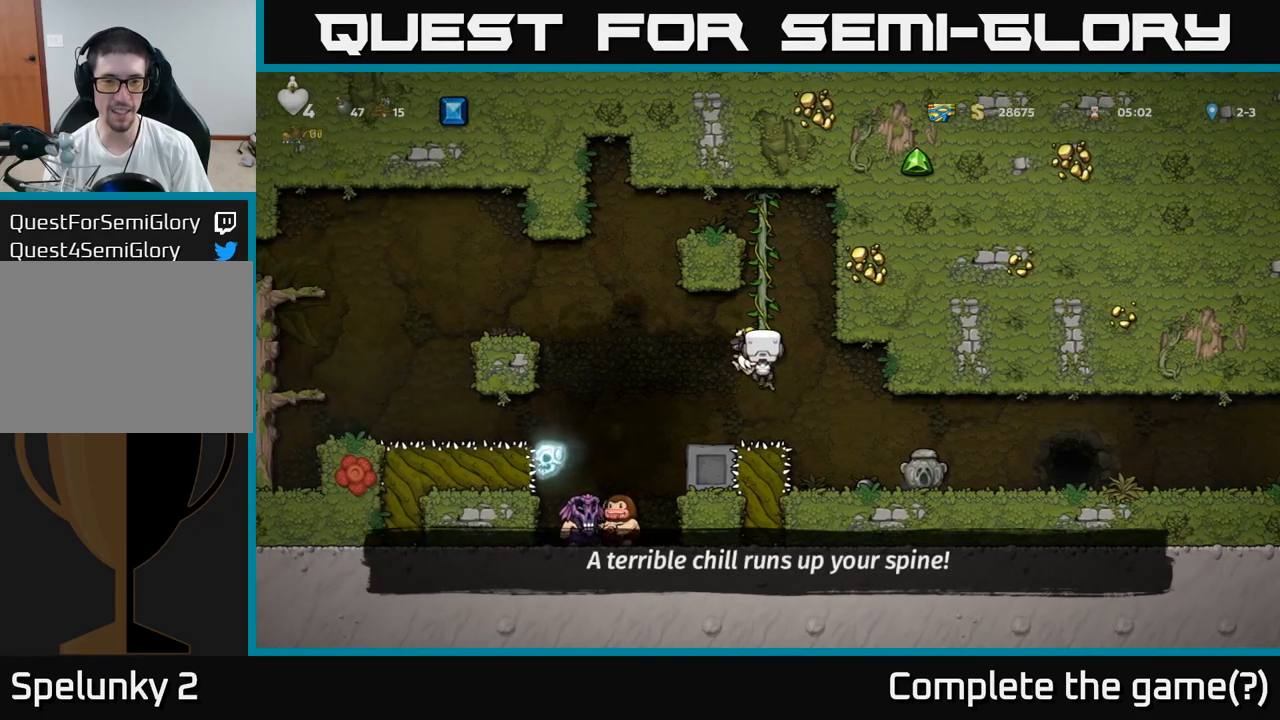
{"buttons": [], "left_stick": "center", "events": []}
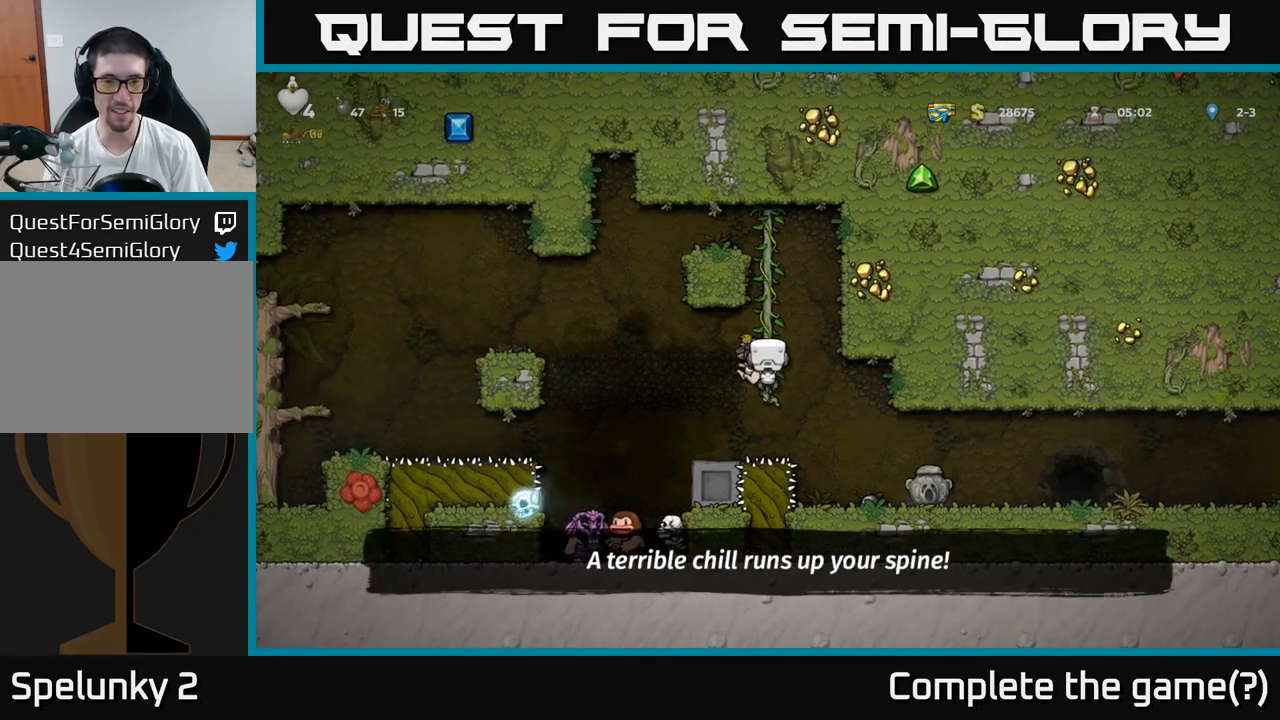
{"buttons": [], "left_stick": "center", "events": [[33, "A", "down"], [100, "A", "up"], [100, "left_stick", "left"], [217, "left_stick", "center"]]}
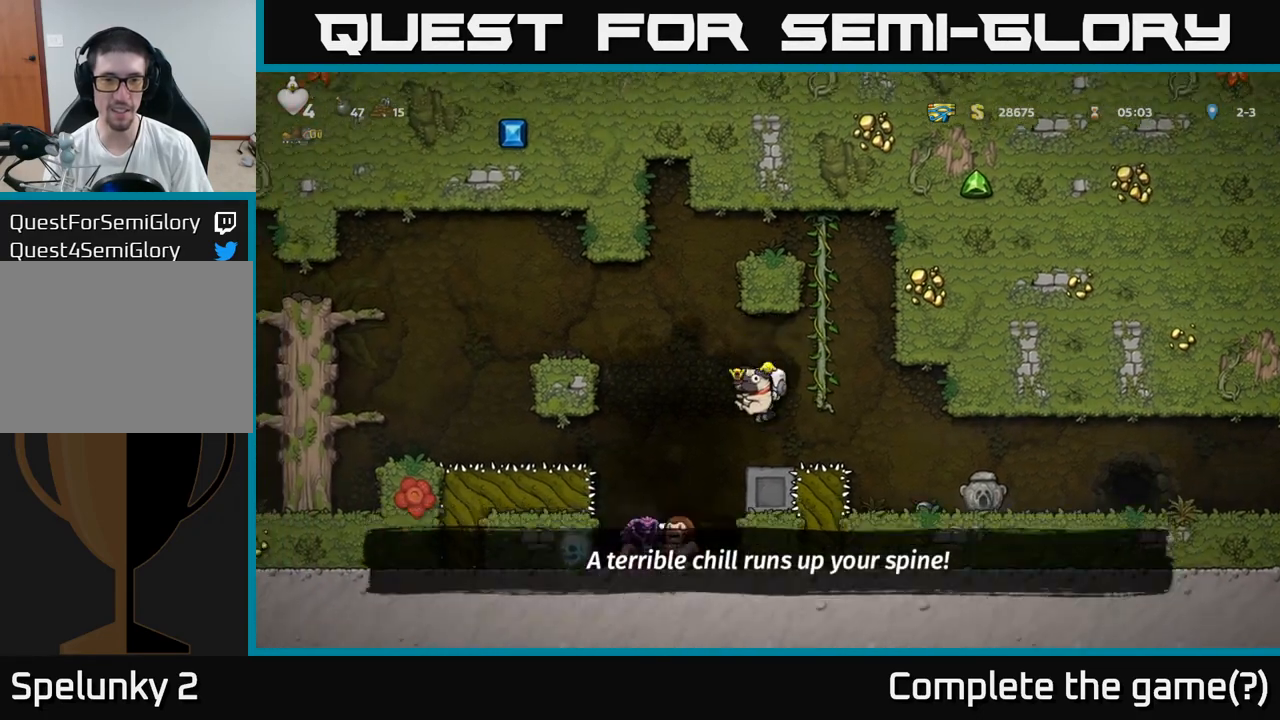
{"buttons": [], "left_stick": "up", "events": [[133, "A", "down"], [233, "left_stick", "up"], [250, "A", "up"], [350, "X", "down"], [417, "X", "up"]]}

══════════

▶ YOUR INSTRUCTIONS
Once you have counted the lines above that hold the word "center", report only that total.

▶ ANSWER TO THIS TASK
2